Testo:
>>>>>

La risposta è nel nocciolo del problema contemporaneo del romanzo stesso. Affinché scrivere non sia un atto di vanità e nient’altro – e quanti ce ne sono, oggigiorno – è necessario legittimare quest’atto: riscattarlo. Perché ciò sia possibile, negli ultimi anni si è affermata la tendenza all’autofiction, al romanzo che prende le mosse dalla propria vita, da un fatto della propria vita intorno al quale (fatto, reazioni, conseguenze) si è cresciuti o si è conosciuto il mondo da nuove prospettive, nuovi punti di vista. 
Tale tendenza autofittiva prospera in Italia (per pigrizia o per moda: madri di figli difficili, storie di malattie, resoconti di aberrazioni eccetera) e non solo, ma ha alla base una solida ragione: il fatto cioè che la propria esperienza, per il fatto di essere stata difficile, “estrema”, può essere raccontata giacché può diventare luogo di crescita non solo di sé ma anche di chi la legga. Il romanzo torna alla possibilità della conoscenza immergendosi – ed emergendone – nella vita di chi lo scrive, per poterla riscattare e rendere letteratura. Per ciò soltanto, Geologia di un padre si iscriverebbe quasi perfettamente in questo solco, contribuendo in maniera decisiva al romanzo italiano degli anni Duemila.

A renderlo un libro decisivo è però – e qui si entra nel campo del Romanzo, del suo problema e dei più audaci tentativi di una sua soluzione – il fatto di essere sospeso tra autobiografia e racconto, rievocazione e descrizione, apologia e confessione.
È in una condizione sospesa che il romanzo può continuare a vivere: un pizzico in più di “vita” dello scrittore, e l’autofiction diventa autobiografia e autobiografismo; un pizzico in più di rievocazione e si abbraccia il romanzo d’infanzia, la ricerca delle radici; se però avesse più trama e personaggi, il romanzo diverrebbe romanzesco, romanzo a trama; se infine la sua struttura fosse troppo frammentata, o troppo compatta, esso non lascerebbe possibilità all’indecifrabile dell’arte, né respiro al lettore, finendo per essere arte del frammento, o romanzo a tesi, o romanzo forte.

<<<<<

Righe elencate:
>>>>>

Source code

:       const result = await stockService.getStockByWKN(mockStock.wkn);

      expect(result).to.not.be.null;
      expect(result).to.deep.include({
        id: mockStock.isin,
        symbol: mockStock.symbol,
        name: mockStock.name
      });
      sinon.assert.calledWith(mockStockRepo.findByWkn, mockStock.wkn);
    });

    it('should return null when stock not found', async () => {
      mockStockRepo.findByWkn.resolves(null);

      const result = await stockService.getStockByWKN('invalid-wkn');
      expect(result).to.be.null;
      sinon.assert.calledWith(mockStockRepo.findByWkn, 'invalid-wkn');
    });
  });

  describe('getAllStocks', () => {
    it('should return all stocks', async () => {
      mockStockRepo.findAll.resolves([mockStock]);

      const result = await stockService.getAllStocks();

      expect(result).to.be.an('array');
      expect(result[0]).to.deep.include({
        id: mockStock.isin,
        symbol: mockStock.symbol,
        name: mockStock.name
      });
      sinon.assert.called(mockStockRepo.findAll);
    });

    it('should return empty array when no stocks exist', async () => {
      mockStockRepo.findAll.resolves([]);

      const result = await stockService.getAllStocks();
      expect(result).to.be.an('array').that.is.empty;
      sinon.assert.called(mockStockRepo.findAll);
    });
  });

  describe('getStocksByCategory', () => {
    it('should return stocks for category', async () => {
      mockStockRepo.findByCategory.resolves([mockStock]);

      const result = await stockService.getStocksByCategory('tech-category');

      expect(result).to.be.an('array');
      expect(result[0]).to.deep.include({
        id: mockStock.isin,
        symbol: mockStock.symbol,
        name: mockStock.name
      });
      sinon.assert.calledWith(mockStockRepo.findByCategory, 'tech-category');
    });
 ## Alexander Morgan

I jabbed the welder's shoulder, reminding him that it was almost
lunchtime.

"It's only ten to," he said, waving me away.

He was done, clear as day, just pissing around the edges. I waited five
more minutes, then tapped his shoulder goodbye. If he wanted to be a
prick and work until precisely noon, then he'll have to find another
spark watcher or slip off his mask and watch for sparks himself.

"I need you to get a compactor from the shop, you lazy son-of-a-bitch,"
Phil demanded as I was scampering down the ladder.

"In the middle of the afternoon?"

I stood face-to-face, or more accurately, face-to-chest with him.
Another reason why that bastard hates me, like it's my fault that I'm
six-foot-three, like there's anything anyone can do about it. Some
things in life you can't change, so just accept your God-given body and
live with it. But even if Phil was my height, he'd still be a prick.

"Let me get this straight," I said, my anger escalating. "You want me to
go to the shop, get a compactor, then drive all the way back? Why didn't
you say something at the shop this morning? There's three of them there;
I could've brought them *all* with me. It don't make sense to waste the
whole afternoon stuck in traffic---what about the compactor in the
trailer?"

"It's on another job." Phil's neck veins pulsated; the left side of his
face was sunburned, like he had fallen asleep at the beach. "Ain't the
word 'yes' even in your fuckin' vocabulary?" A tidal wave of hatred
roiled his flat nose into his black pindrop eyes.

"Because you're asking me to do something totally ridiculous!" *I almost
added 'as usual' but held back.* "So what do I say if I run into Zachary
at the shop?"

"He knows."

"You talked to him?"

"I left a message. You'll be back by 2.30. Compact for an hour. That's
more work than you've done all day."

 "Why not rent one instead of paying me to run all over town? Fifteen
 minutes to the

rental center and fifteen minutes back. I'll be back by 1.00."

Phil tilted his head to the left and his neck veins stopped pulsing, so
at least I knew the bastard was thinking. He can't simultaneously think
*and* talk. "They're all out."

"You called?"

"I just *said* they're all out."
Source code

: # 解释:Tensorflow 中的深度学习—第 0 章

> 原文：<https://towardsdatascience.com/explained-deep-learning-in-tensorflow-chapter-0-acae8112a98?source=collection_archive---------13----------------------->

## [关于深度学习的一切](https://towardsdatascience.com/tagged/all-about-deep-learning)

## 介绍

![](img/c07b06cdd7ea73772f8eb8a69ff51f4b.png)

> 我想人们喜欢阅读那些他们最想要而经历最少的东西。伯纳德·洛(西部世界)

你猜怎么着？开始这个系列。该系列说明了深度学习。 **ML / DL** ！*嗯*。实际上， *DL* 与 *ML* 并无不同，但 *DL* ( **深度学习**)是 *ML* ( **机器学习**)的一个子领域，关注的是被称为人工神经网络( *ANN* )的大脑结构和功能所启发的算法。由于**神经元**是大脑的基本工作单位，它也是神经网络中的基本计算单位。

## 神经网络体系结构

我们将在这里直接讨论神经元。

<<<<<

Consegne:
1. Riscrivi in forma più breve il paragrafo del testo che comincia con "La risposta è nel nocciolo", mantenendone i fatti principali.
2. Riscrivi la parte del testo che si apre con le parole contenenti "Tale tendenza autofittiva" e si chiude con "degli anni Duemila.", mettendo "fiorisce" al posto di "prospera".
3. In quale condizione, secondo il testo, il romanzo può continuare a vivere?
Le righe non servono per svolgere l'esercizio.

Risposte numerate:
1. La risposta sta nel problema contemporaneo del romanzo: perché scrivere non sia solo vanità, bisogna legittimare e riscattare quest'atto. Per questo negli ultimi anni si è affermata l'autofiction, cioè il romanzo che parte dalla vita dell'autore, da un fatto attorno al quale si è cresciuti o si è conosciuto il mondo da nuovi punti di vista.

2.
Tale tendenza autofittiva fiorisce in Italia (per pigrizia o per moda: madri di figli difficili, storie di malattie, resoconti di aberrazioni eccetera) e non solo, ma ha alla base una solida ragione: il fatto cioè che la propria esperienza, per il fatto di essere stata difficile, “estrema”, può essere raccontata giacché può diventare luogo di crescita non solo di sé ma anche di chi la legga. Il romanzo torna alla possibilità della conoscenza immergendosi – ed emergendone – nella vita di chi lo scrive, per poterla riscattare e rendere letteratura. Per ciò soltanto, Geologia di un padre si iscriverebbe quasi perfettamente in questo solco, contribuendo in maniera decisiva al romanzo italiano degli anni Duemila.

3. In una condizione sospesa.